Loading data#

pykinbiont represents growth curves as GrowthData (shared time grid) or IrregularGrowthData (per-curve time points).

GrowthData#

GrowthData stores a matrix of n_curves × n_timepoints OD values at a shared time grid. This matches the typical output of a plate reader.

From a CSV file#

The expected CSV layout is: first column = time, remaining columns = wells/curves, with column headers used as labels:

time,Well_A1,Well_A2,Well_B1
0.0,0.012,0.011,0.010
0.5,0.014,0.013,0.012
...
from pykinbiont import GrowthData

data = GrowthData.from_csv("plate_reader.csv")
print(f"{len(data.labels)} curves, {len(data.times)} time points")

From a pandas DataFrame#

import pandas as pd
from pykinbiont import GrowthData

df = pd.read_csv("plate_reader.csv")
data = GrowthData.from_dataframe(df)

from_dataframe treats the first column as time regardless of its name.

From NumPy arrays#

import numpy as np
from pykinbiont import GrowthData

times  = np.linspace(0, 20, 100)         # shape (100,)
curves = np.stack([curve_A1, curve_A2])  # shape (2, 100)

data = GrowthData(
    curves=curves,
    times=times,
    labels=["A1", "A2"],
)

The curves array must be 2-D with shape (n_curves, n_timepoints).

Subsetting#

Select a subset of wells by label:

subset = data[["Well_A1", "Well_B1"]]
print(subset.labels)   # ["Well_A1", "Well_B1"]

IrregularGrowthData#

Use IrregularGrowthData when curves have different time points (e.g., multiple experiments merged, or manual sampling at unequal intervals). pykinbiont automatically resamples all curves onto a shared [0, 1] union grid via linear interpolation.

import numpy as np
from pykinbiont import IrregularGrowthData

# Each curve has its own time vector
times_A = np.array([0.0, 1.0, 2.5, 5.0, 10.0, 20.0])
times_B = np.array([0.0, 0.5, 1.0, 2.0, 4.0, 8.0, 16.0])

od_A = np.array([0.01, 0.02, 0.05, 0.20, 0.80, 1.10])
od_B = np.array([0.01, 0.015, 0.03, 0.08, 0.35, 0.90, 1.15])

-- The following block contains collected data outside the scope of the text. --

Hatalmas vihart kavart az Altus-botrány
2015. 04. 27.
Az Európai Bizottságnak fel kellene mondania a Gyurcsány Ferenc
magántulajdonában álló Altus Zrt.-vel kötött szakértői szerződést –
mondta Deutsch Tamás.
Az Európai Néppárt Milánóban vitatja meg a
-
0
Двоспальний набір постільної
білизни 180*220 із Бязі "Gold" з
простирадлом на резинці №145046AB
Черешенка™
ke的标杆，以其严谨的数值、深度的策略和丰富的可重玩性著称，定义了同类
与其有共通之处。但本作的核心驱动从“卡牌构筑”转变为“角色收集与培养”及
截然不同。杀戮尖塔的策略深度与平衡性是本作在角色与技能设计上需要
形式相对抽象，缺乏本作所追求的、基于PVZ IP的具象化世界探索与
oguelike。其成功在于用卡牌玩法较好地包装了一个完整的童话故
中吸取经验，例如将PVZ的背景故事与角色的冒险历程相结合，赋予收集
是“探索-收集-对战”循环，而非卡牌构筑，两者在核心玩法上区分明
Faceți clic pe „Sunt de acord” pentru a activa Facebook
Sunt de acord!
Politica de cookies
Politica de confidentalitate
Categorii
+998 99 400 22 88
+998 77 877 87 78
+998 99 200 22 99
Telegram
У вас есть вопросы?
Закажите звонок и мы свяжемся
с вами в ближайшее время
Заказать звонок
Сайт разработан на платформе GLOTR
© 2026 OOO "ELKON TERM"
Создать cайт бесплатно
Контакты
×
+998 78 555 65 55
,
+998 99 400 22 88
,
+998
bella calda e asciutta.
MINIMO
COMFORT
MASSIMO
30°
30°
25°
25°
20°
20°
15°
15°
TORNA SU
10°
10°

igd = IrregularGrowthData(
    raw_curves=[od_A, od_B],
    raw_times=[times_A, times_B],
    labels=["Strain_A", "Strain_B"],
    step=0.01,   # union grid resolution in normalised [0,1] time
)

print(igd.curves.shape)   # (2, n_grid) — resampled
print(igd.times[:5])      # normalised [0,1] grid

The original data is preserved in igd.raw_curves and igd.raw_times. fit() and preprocess() accept IrregularGrowthData directly.

Accessing arrays#

Attribute

Shape

Description

data.curves

(n, T)

OD matrix (read-only)

data.times

(T,)

Shared time grid (read-only)

data.labels

list[str]

Curve identifiers

data.clusters

(n,) or None

Cluster assignments (after preprocess)

data.centroids

(k, T) or None

Cluster centroids (after preprocess)

data.wcss

float or None

Within-cluster sum of squares